Le litige portait sur l’occupation sans droit ni titre d’un terrain par des personnes vivant au sein d’ouvrages et caravanes.
Les propriétaires demandaient ainsi l’expulsion de ces occupants sans droit ni titre au Juge des référés, en arguant d’un trouble manifestement illicite.
Le Juge des référés ordonnait ainsi l’expulsion en se fondant exclusivement sur l’existence d’un trouble manifestement illicite, sans pour autant rechercher, comme il le devait, à soupeser les droits fondamentaux invoqués devant lui.
En effet, le Juge avait l’obligation de mettre en balance le droit au respect de la vie privée et familiale et du domicile des occupants de ce terrain et le droit de propriété des propriétaires.
Or, l’expulsion était ordonnée au motif inopérant que toute occupation sans droit ni titre du bien d’autrui permet aux propriétaires d’obtenir en référé l’expulsion des occupants « sans que puisse leur être opposée la légitimé du but poursuivi d’atteindre l’objectif de valeur constitutionnelle de disposer d’un logement décent, la nécessité de satisfaire à cet objectif étant opposable, non pas aux particuliers, mais à la personne publique ».
La Cour de Cassation se devait alors de trancher entre le droit au respect de la vie privée et familiale et au logement et le droit de propriété, tous deux des droits fondamentaux.

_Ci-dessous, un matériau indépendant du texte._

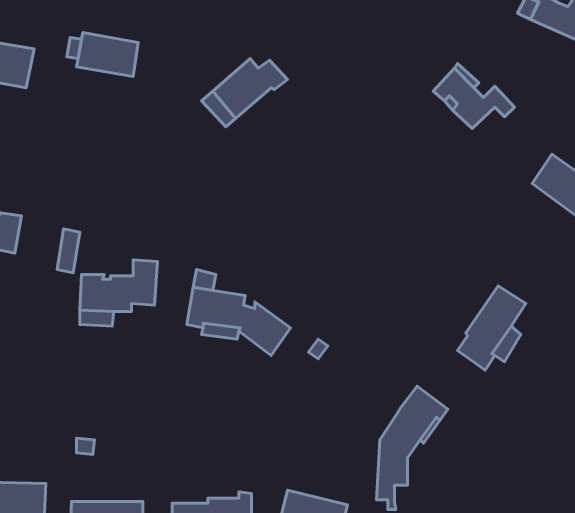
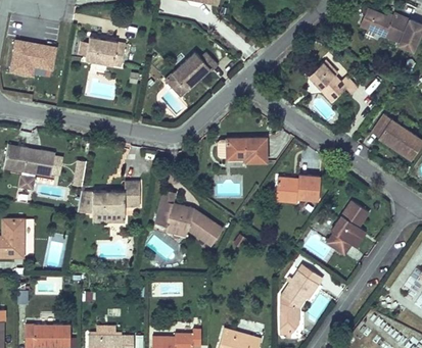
building: none -> [218,136,269,162]
building: none -> [278,171,322,199]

Plus précisément, il lui appartenait d’appliquer un contrôle de proportionnalité.
Qu’est-ce-que le principe de proportionnalité ?
Ce principe existe dans la quasi-totalité des pays d’Europe et c’est la Convention européenne des droits de l’homme et de l’Union européenne qui l’exprime le plus fortement.
La Convention européenne des droits de l’homme le consacre expressément en prévoyant, dans les paragraphes 2 de ses articles 8 à 11, la possibilité de limiter l’exercice des droits qu’ils protègent lorsque cette restriction « constitue une mesure qui, dans une société démocratique, est nécessaire » à la sauvegarde de certains objectifs dont la sécurité nationale, la défense de l’ordre et la protection des droits et libertés d’autrui.
Autrement dit, il s’agit de concilier des droits fondamentaux et de les équilibrer avec les objectifs d’intérêt général poursuivis par les autorités étatiques, d’une mise en balance et de recherche d’un équilibre.
Une mesure restreignant des droits et libertés fondamentaux (dans notre cas d’espèce la mesure d’expulsion) doit donc être à la fois :
appropriée ou adaptée (elle doit permettre de réaliser l’objectif légitime poursuivi) ;
nécessaire (elle ne doit pas excéder ce qu’exige la réalisation de l’objectif poursuivi) ;
proportionnée (elle ne doit pas, par les charges qu’elle crée, être disproportionnée avec l’objectif poursuivi et le résultat recherché).
Et à la Cour de trancher très nettement, faisant de l’arrêt rendu un arrêt novateur.
En effet, la Haute juridiction indique que « l’expulsion étant la seule mesure de nature à permettre au propriétaire de recouvrer la plénitude de son droit sur le bien occupé illicitement, l’ingérence qui en résulte dans le droit au respect du domicile de l’occupant, protégé par l’article 8 de la Convention de sauvegarde des droits de l’homme et des libertés fondamentales, ne saurait être disproportionnée eu égard à la gravité de l’atteinte portée au droit de propriété ; qu’ayant retenu à bon droit que, le droit de propriété ayant un caractère absolu, toute occupation sans droit ni titre du bien d’autrui constitue un trouble manifestement illicite permettant aux propriétaires d’obtenir en référé l’expulsion des occupants, la cour d’appel, qui n’était pas tenue de procéder à une recherche inopérante, a légalement justifié sa décision ».
De ce fait, la Cour a reconnu expressément le caractère absolu du droit de propriété en retenant que la mesure d’expulsion était proportionnée eu égard à la gravité de l’atteinte au droit de propriété.
Cet arrêt marque ainsi un tournant pour les propriétaires de terrains squattés, qui pourront de facto, faire valoir plus facilement leurs demandes d’expulsion, et surtout plus rapidement par la voie du référé.